Monday, May 19, 2008

Monday 19 May 2008

In his writing about the Holy, Merton addresses himself to the image of saint.



It is not true that the saints and the great contemplatives never loved created things, and had no understanding or appreciation of the world, with its sights and sounds and the people living in it. They loved everything and everyone.
Do you think that their love of God was compatible with a hatred for things that reflected God and spoke of God on every side?
You you say that they were supposed to be absorbed in God and they had no eyes to see anything but God. Do you think they walked around with faces like stones and did not listen to the voices of people speaking to them or understand the joys and sorrows of those who were around them.
It was because the saints were absorbed in God that they were truly capable of seeing and appreciating created things and it was because they loved God alone that they alone loved everybody.
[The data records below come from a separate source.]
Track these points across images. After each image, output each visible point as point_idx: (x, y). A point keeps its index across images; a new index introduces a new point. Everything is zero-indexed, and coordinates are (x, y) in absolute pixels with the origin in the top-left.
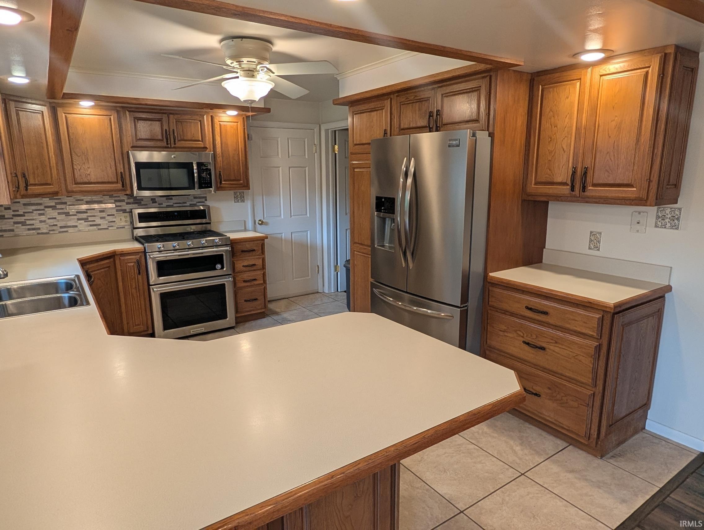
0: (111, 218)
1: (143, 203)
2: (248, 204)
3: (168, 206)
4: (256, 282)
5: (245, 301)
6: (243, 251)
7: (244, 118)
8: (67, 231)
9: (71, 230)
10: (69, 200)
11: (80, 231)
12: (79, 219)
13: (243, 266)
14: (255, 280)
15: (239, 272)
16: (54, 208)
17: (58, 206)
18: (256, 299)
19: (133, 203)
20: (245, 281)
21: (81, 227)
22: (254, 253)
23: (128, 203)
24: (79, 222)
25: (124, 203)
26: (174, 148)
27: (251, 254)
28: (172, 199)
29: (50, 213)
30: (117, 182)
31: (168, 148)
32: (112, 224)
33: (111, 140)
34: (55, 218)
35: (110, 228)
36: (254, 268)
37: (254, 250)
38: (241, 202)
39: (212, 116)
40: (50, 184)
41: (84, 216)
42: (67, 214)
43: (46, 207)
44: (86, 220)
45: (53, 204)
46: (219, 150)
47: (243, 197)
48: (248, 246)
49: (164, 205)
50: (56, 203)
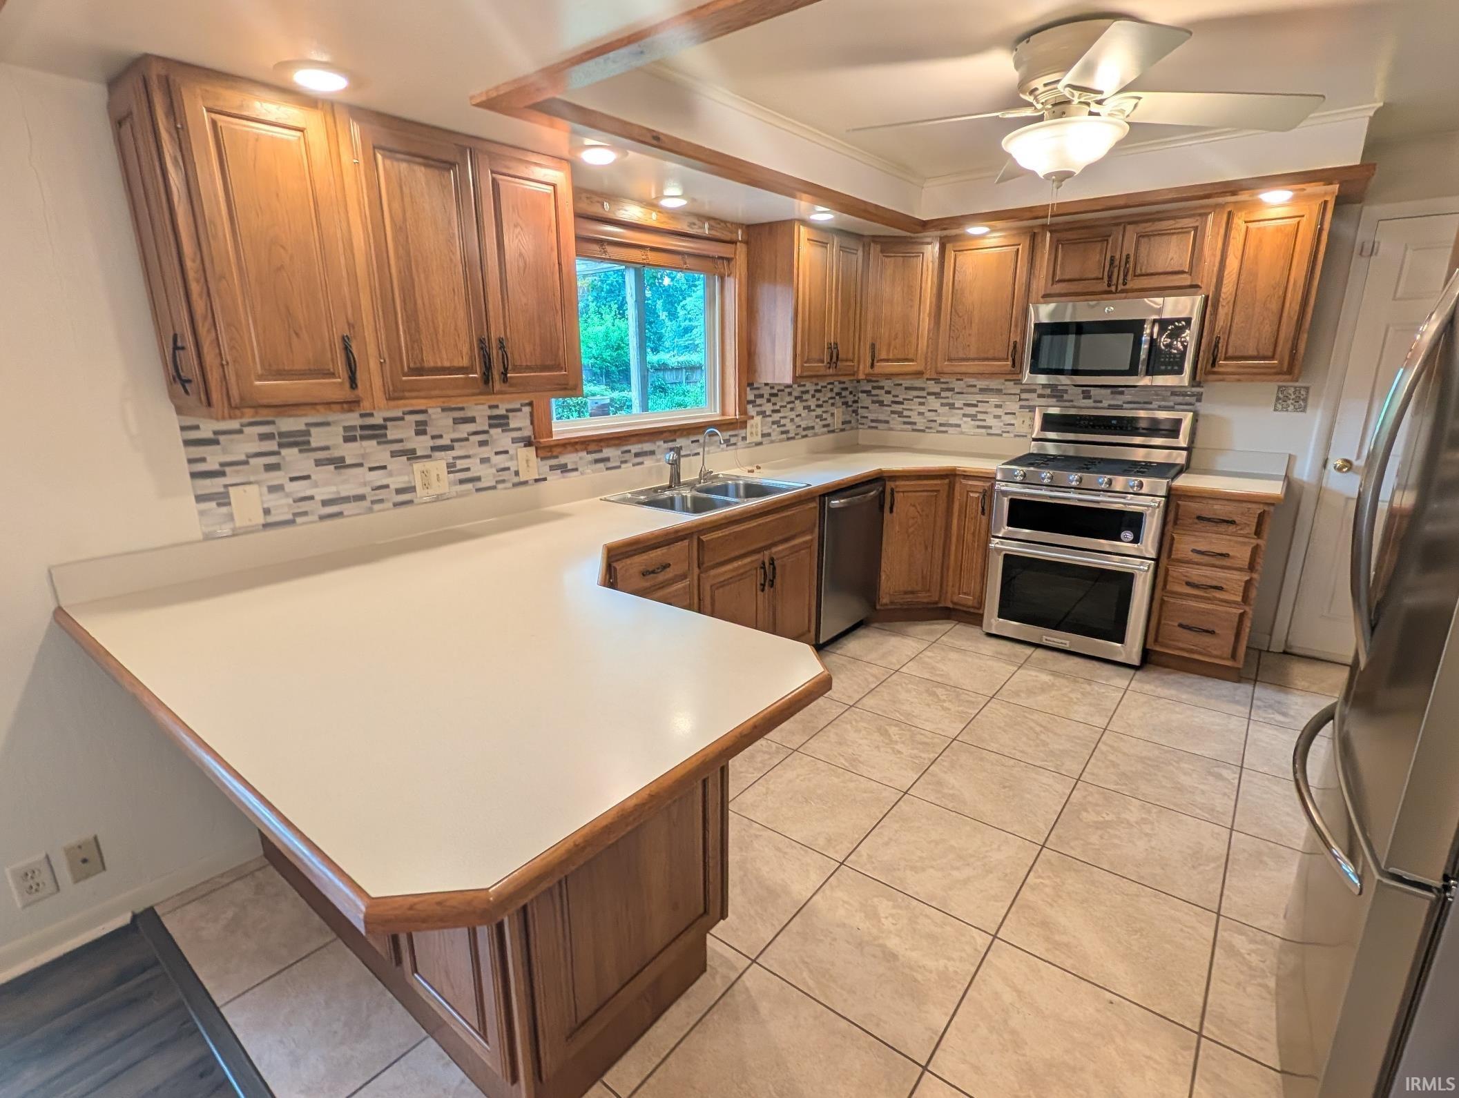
0: (1008, 419)
1: (1066, 397)
2: (1315, 419)
3: (1111, 407)
4: (1218, 595)
5: (1181, 625)
6: (1199, 518)
7: (1326, 202)
8: (946, 432)
9: (951, 430)
10: (959, 386)
11: (962, 433)
12: (965, 415)
13: (1194, 551)
14: (1220, 588)
15: (1179, 561)
16: (937, 395)
17: (943, 394)
18: (1212, 632)
19: (1049, 396)
20: (1188, 584)
21: (964, 428)
22: (1232, 528)
23: (1040, 396)
24: (965, 419)
25: (1035, 395)
26: (1123, 291)
27: (1223, 528)
28: (1122, 393)
29: (933, 403)
30: (1007, 359)
31: (1110, 292)
32: (1009, 428)
33: (1010, 289)
34: (936, 411)
35: (1004, 435)
36: (1225, 562)
37: (1233, 522)
38: (1296, 410)
39: (1230, 213)
40: (912, 360)
41: (972, 411)
42: (952, 406)
43: (929, 394)
44: (973, 417)
45: (938, 390)
46: (1228, 288)
47: (1305, 400)
48: (1219, 509)
49: (1105, 403)
50: (943, 390)
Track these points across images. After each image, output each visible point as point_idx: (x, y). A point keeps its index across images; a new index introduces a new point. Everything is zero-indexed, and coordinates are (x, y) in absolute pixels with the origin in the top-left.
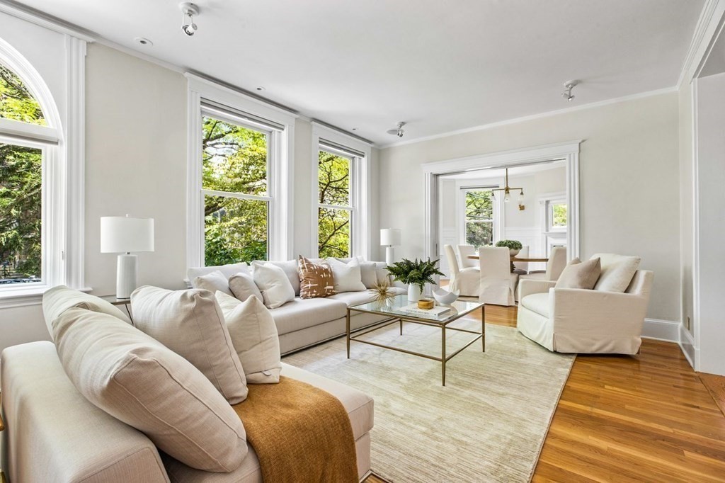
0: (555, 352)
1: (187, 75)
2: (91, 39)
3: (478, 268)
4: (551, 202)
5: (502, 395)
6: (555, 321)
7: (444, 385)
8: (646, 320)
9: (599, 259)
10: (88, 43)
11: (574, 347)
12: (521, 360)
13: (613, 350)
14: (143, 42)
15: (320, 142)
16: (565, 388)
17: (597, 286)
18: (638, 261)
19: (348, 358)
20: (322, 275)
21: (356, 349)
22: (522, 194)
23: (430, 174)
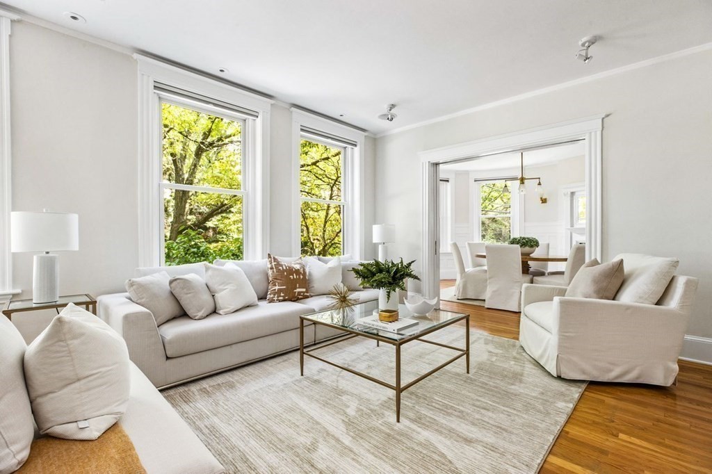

So connected to God that everything is seen more clearly - wow! So connected to God that all that is of God can be see as it was created...not with the eyes of what we would want it to be for us. The saint (which are, remember, each and every one of the baptized) is given the eyes to see all thing through a lens of a love that creates all things and leave nothing behind, forgotten and forsaken. Being "absorbed in God" does not make for a distant relationship with everything around us every day. I would think that the great martyrs of the church were not ones who saw the Reign of God as something other than the creation in which they were a part. If a Bonhoeffer was absorbed in God in such a way that he did not see the brutality and lies around him, we must say he was not absorbed in God! Rather, it was as he was absorbed in his baptism that the everyday incidences of this day were seen more clearly and he was given to act within the realm of God's love that creates and does not destroy. Show me a contemplative who is not aware of all the details and nuances of an ordinary day in an urban setting and I would have to say that we would not be looking at a contemplative. Contemplation opens up life so that we do not miss being a part of God's Reign as the moments pass by. Therefore, justice, mercy, peacemaking, reconciliation, and amazing joy awaits one who enters into contemplation...and it will draw us into the fullness of this life.

Connection: Try to notice one of the many ways God's gift of life is going on as we meander through the events of this day. In seeing those gifts, we are given opportunities to enter into them.

Blessed God, help us to become absorbed in You alone. For when that takes place, all that we come upon in this day will shine with your presence. Amen.